● **Requirements**: Pull every line of text from the entries below and copy each one word for word. Leave the pictures out of your answer.
+++ Records for the exercise
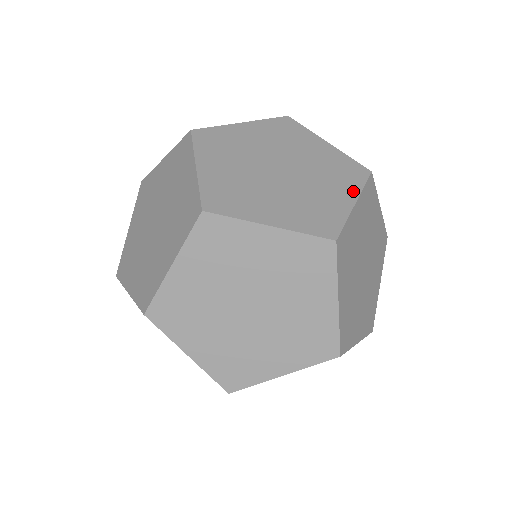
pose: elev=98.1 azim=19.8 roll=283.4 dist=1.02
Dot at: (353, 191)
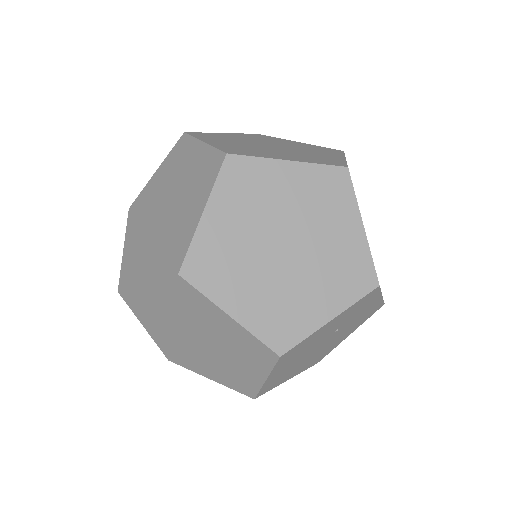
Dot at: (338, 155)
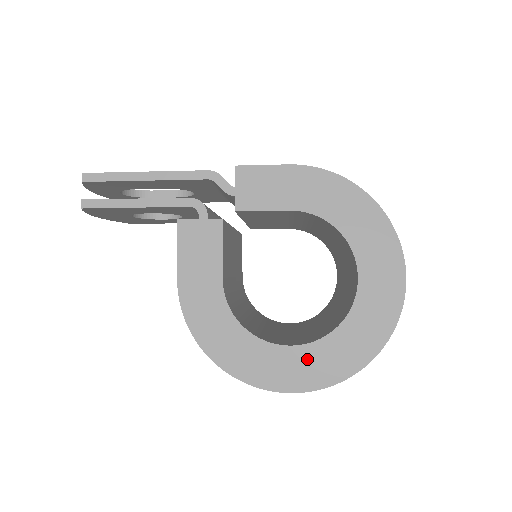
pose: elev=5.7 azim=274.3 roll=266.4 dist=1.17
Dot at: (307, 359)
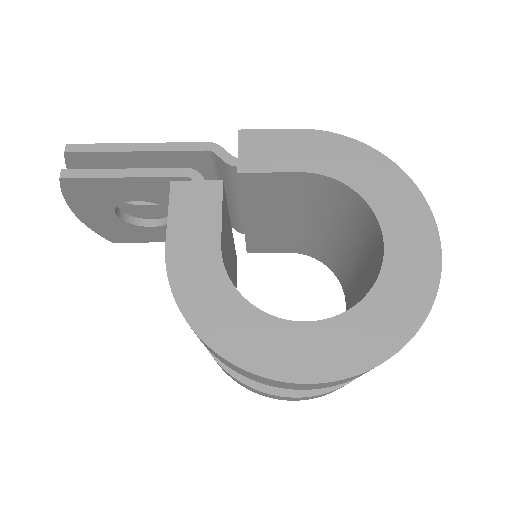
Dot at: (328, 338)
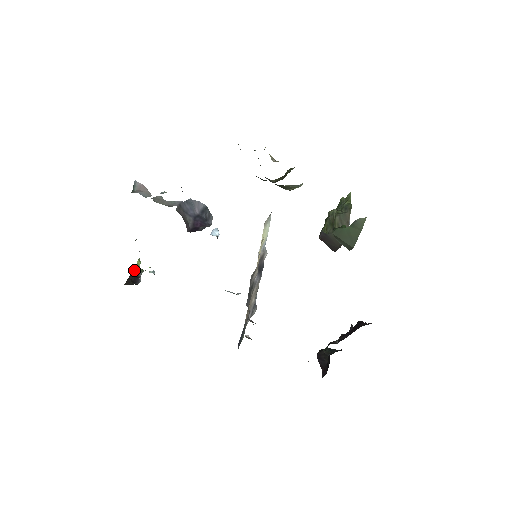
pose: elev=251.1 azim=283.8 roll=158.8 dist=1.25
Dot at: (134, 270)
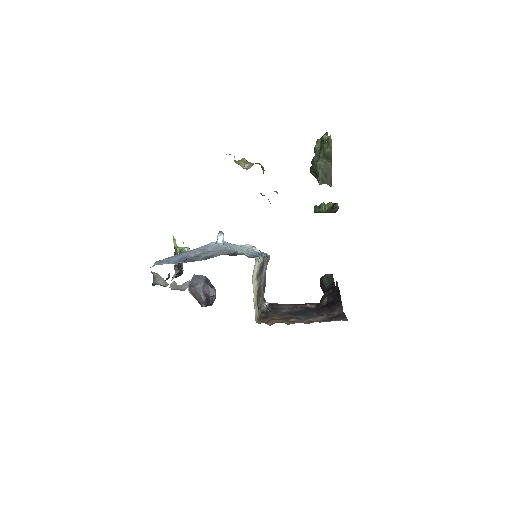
++++++
● **Output for this exercise**:
pose: elev=98.1 azim=19.8 roll=283.4 dist=1.02
Dot at: (353, 191)
Dot at: (338, 155)
pose: elev=5.7 azim=274.3 roll=266.4 dist=1.17
Dot at: (307, 359)
Dot at: (328, 338)
pose: elev=251.1 azim=283.8 roll=158.8 dist=1.25
Dot at: (134, 270)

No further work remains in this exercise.